I want something to happen with healthcare, Santa. Now, I’m not going to get into the debate as far as what kind of plan the government should be offering or anything like that. However, people are losing jobs because companies can’t afford the healthcare costs and many people in this nation are in danger of bankruptcy if they get the wrong results on a test at their doctor’s office. We are a good nation, Santa. The best. But I sometimes feel that our leaders let politics get in the way of leadership. Check that. I feel that politics always gets in the way of leadership and government. Perhaps a massive ego check is in order. Tell these elected officials that we elected them to serve us, not the other way around. If I hear one more yahoo in Congress say ...

But I digress.

Santa, I want you to make the guys of 6th Marines healthy this holiday. My old unit is having a 20-year reunion this weekend that I can’t get away for, and I hope you can bring all those guys joy and happiness this holiday season. If it’s not too much to ask, can you bring something in your big red bag to all the men and women who are currently serving this nation in the military? I’ve been overseas for Christmas as a scared and lonely 20-year-old and, trust me, they could all use a little holiday cheer. Also, big guy, the families at home could use a little boost, if it’s not too much trouble. They’re all-too-often forgotten, and they’re not any less lonely.

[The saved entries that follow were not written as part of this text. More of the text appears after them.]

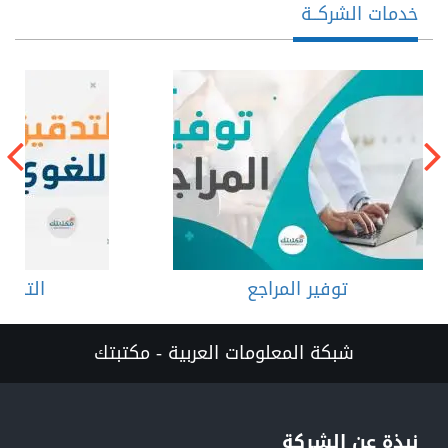
خدمات الشركــة
توفير المراجع
التدقي
شبكة المعلومات العربية - مكتبتك
نبذة عن الشركة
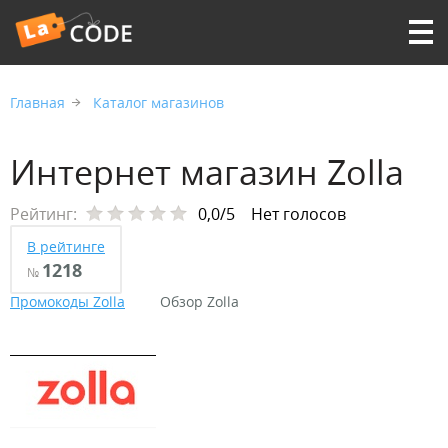
Главная
Каталог магазинов
Интернет магазин Zolla
Рейтинг:
0,0/5
Нет голосов
В рейтинге
1218
№
Промокоды Zolla
Обзор Zolla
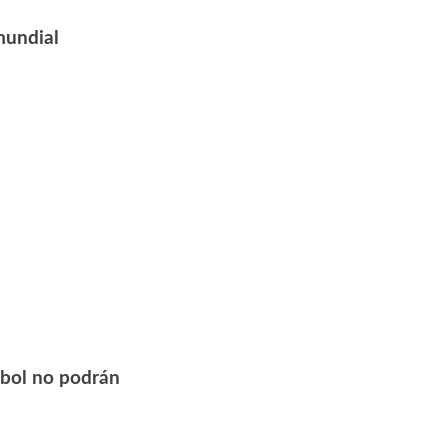
 mundial
útbol no podrán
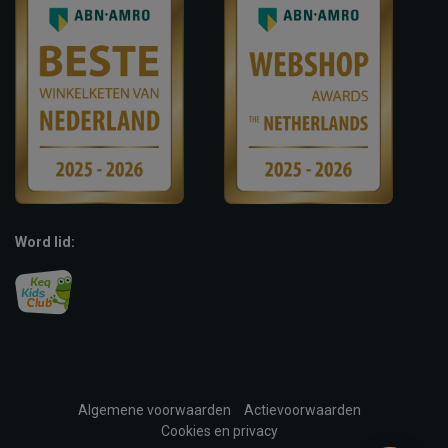
Word lid:
Algemene voorwaarden
Actievoorwaarden
Cookies en privacy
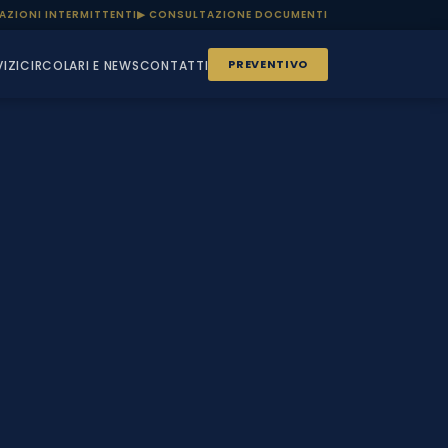
AZIONI INTERMITTENTI
▶ CONSULTAZIONE DOCUMENTI
PREVENTIVO
IZI
CIRCOLARI E NEWS
CONTATTI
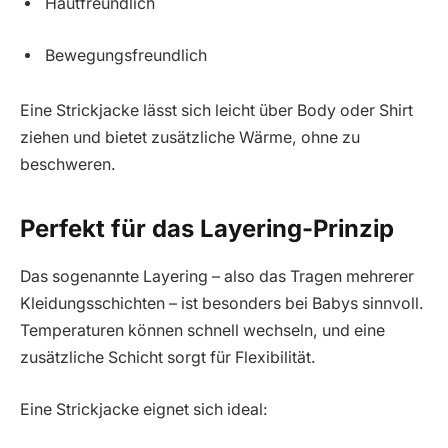
Hautfreundlich
Bewegungsfreundlich
Eine Strickjacke lässt sich leicht über Body oder Shirt
ziehen und bietet zusätzliche Wärme, ohne zu
beschweren.
Perfekt für das Layering-Prinzip
Das sogenannte Layering – also das Tragen mehrerer
Kleidungsschichten – ist besonders bei Babys sinnvoll.
Temperaturen können schnell wechseln, und eine
zusätzliche Schicht sorgt für Flexibilität.
Eine Strickjacke eignet sich ideal:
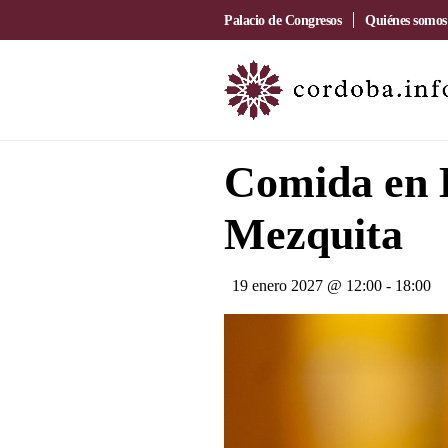
Palacio de Congresos
Quiénes somos
Comida en 
Mezquita
19 enero 2027 @ 12:00
-
18:00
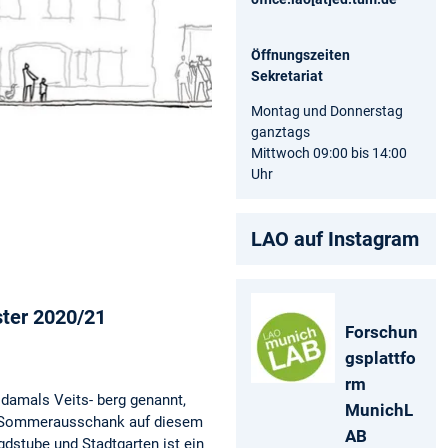
Öffnungszeiten
Sekretariat
Montag und Donnerstag
ganztags
Mittwoch 09:00 bis 14:00
Uhr
LAO auf Instagram
ster 2020/21
Forschun
gsplattfo
rm
 damals Veits- berg genannt,
MunichL
ein Sommerausschank auf diesem
AB
dstube und Stadtgarten ist ein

I want the new Army of Two game for my XBox. Silly, I know. But there’s just something about blasting bad guys that makes the world feel a little better to me. Call it repressed rage or whatever. It’s fun.

I was hoping you could give a little extra this year to the staff of the Coastal Point. Well, not Saxton, but the rest. They’re a pretty good bunch, Santa.

In fact, while I’m on that line of thought (and, truthfully, it doesn’t take much to make me wander off a line of thought), times are flat-out tough, Santa. I know I’m just adding to your headaches, and that bag gets pretty heavy while you’re traveling around the world, but could you throw a few extra smiles in there. They’re needed.

That’s all for now. Good luck, big guy.